水色の光は、魔力を纏った細かい水が霧のように集まったもの。それは瘴気が消えた後、太陽の光を受けて、小さな虹を見せる。
「綺麗ですねー」
後ろで魔物を倒し終えたラウラさんが、額の汗を拭いうっとりとした声を上げる。
「魔導は本人の本質を映しますからね。お姉さまはお姿もお心も素晴らしいのですわ」
同じように最後の敵を倒したらしいローゼマリーが、金の髪をかき上げる。日の光を受けて優しく微笑む彼女は、相変わらず天使か妖精のように可愛らしいが、足元には、元が何かわからない炭化したものが山をなしている。
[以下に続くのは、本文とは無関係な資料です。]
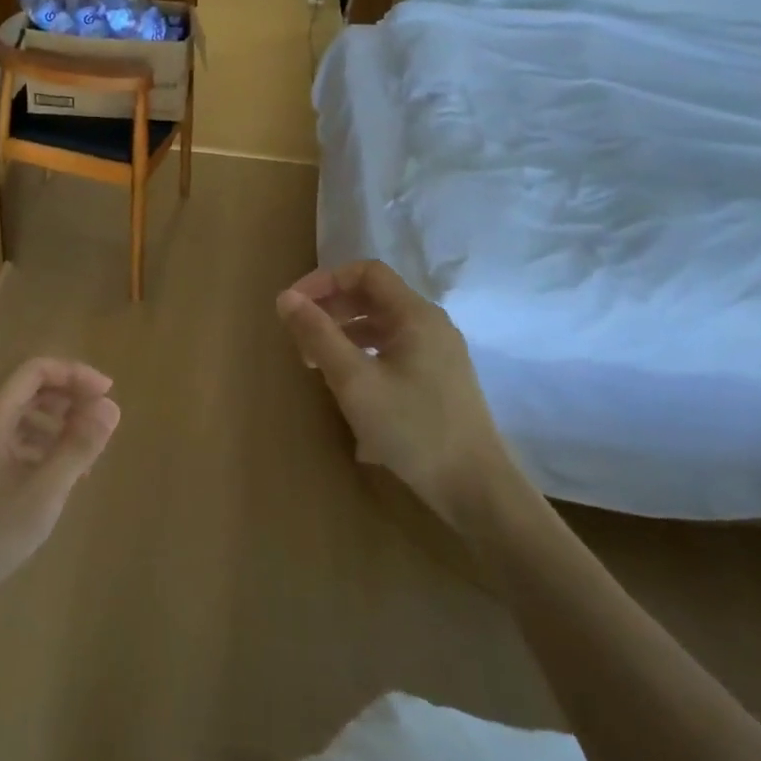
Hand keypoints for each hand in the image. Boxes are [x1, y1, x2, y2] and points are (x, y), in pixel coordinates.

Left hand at [0, 358, 120, 616]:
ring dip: (50, 426)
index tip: (107, 395)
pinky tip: (48, 480)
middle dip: (65, 400)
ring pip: (12, 419)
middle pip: (23, 390)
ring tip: (80, 457)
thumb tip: (110, 406)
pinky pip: (1, 443)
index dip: (74, 375)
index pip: (33, 370)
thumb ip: (78, 446)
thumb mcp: (43, 492)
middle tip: (97, 423)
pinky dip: (31, 449)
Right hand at [277, 260, 516, 530]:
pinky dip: (362, 355)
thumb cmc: (412, 428)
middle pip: (373, 297)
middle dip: (331, 309)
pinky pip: (392, 351)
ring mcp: (438, 354)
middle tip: (299, 338)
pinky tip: (347, 387)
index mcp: (415, 315)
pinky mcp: (438, 380)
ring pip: (381, 326)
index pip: (365, 272)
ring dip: (344, 334)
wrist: (475, 488)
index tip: (293, 306)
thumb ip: (318, 334)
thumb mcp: (354, 381)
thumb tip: (285, 298)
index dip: (325, 280)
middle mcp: (430, 325)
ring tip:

やがて霧が文字通り霧散すると、先ほどまで魔物の絶叫と咆哮に包まれていた辺りは、鳥のさえずる声と、木々の葉擦れの音が満ちる穏やかな場所へと変わっていた。
「以上で依頼は完了だ」
少し遠くで戦っていた伯父様も戻ってくる。
皆、埃にまみれてはいるが、ケガはない。
そのことにほっとしていると、伯父様に額をこつんと軽く叩かれた。
「シルヴィ、気の抜けた顔をするんじゃない。これからベルフォレの王宮で報告した後、帝国に帰還する。それまでが任務だ」
めっとされ、素直に頷く。それでも初めての任務が無事に終わったのだ。笑顔になってしまうのは、仕方ない。
伯父様はそのままローゼマリーとラウラさんの元に行き、それぞれの髪をくしゃりと撫ぜ、足元に魔法陣を出現させた。
「ほら、フード被れ。マスクも着けて、制服直せ。とっとと報告終わらせて、今夜は自分のベッドで寝るぞ」
差し伸ばされた手に促され、魔法陣に入る。と、同時に水の中から空を見上げたみたいに、視界がゆらゆらと揺らめいた。